Author: Steven Cernak
The Department of Justice’s challenge of certain Google actions raises interesting antitrust questions. But during the first week of the trial, the biggest issue seemed to be one aspect of Google’s antitrust compliance program. Some commentators were shocked to discover that Google’s lawyers advised the employees to avoid certain hot-button antitrust terms like “leverage” or “dominance.” Those of us who have implemented antitrust compliance programs for decades were shocked that anyone could be shocked by these ordinary compliance tactics. Below, I explain how such tactics can help meet the two goals of compliance programs.
Goal 1: Follow the Law
The first goal of compliance programs, obviously, is to help companies comply with the law. Everything else being equal, companies would prefer to avoid the real and reputational costs of being known as a law breaker. But complying with a law is not always easy. Sometimes the law is not clear — for example, Sherman Act Section 2 is very short but the actions that constitute monopolization are unclear at best. Sometimes the law, or its interpretation, changes — again, Section 2 is a good example as its interpretation has changed from 1960 to 2000 to today. Finally, the businesspeople who receive the training might be experts in business but definitely are not experts in all the laws that affect them. So, their lawyers must accurately, succinctly, and memorably tell them how to comply with the laws and then let them get back to their day jobs.
A list of words to avoid can be accurate, succinct, and memorable. The sales chief might not understand or remember all the intricacies of tying law but she might remember to ask for advice before using it in a memo or requiring the purchase of a second product before allowing sales of a wildly popular product.
Goal 2: Be Seen as Following the Law
Even if the compliance program does not work perfectly and the government or a private plaintiff accuses the company of violations, the compliance program can still help. For example, DOJ has started to give a company credit for a good, but not perfect, compliance program in its investigations and sentencing decisions.
More generally, a good program, perhaps even including a list of phrases to avoid, can also help the company explain to investigators, judges, or juries why its actions did not violate the law.
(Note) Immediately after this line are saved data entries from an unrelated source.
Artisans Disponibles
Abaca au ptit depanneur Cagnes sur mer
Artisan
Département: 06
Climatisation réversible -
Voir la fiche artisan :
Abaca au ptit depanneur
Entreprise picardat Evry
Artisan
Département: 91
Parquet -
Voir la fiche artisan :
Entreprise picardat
During any investigation or trial, the lawyers will need to explain both those actions and the words used to describe them. Usually, the fewer explanations needed the better. So having the businesspeople avoid certain hot-button phrases, while still honestly getting their jobs done, will reduce the number of explanations necessary and ease the defense burden. The lawyers will still be forced to explain why a requirement to buy product B to get defendant’s wildly popular product A is not anticompetitive. But their burden will be eased if they do not also need to explain what some low-level marketing specialist meant two years ago in an email that suggested the company “leverage our dominance.”
As a result, the standard compliance advice is to be clear and honest in what you write. Will you remember six months or three years from now why you used that phrase? How will that phrase look on the front page of the [New York Times/Wall Street Journal/Automotive News/government’s brief]? To make that advice even clearer and more memorable for the businesspeople, sometimes the compliance program will give examples, even long lists, of words and phrases that will be difficult to explain and so should be avoided.
Why Such Advice Can Be Necessary
Now, that list of “forbidden words” cannot be the entire compliance program. As compliance specialists have known for a long time — and as the DOJ has made clear — multiple elements of a program must work together to create a “culture of compliance.” Merely avoiding certain words is unlikely to help if, say, the CEO mocks the need for such compliance programs or they are otherwise seen as merely “check the box” exercises foisted on busy workers by a busybody legal department.
Also, the compliance lawyers must avoid going overboard on the forbidden words list. In what is now a classic example, product liability lawyers instructed engineers to avoid references to car fires and to use “thermal events” instead. Legal advice to avoid creating bad documents cannot interfere with the businesspeople honestly and accurately creating documents necessary to running the business.
But this advice can counter a couple of impulses of many businesspeople. First, sports and war analogies are common in business-speak. Phrases like “crush the competition” or “kill them in the cradle” seem as common in the boardroom as in the high school locker room. Second, many actual or would-be executives like to use MBA-speak even if it might not make sense in the given situation. Whatever meaning phrases like “dominating the market.” “leveraging our strengths” or “building a moat around our business” might or might not have in an MBA program or CNBC interview, they often mean something very different in antitrust law.
To be clear, I have not reviewed Google’s entire compliance program to understand what it says beyond the list of words to avoid. But while the trial raises many interesting, even novel, antitrust issues, antitrust compliance programs should not be one of them.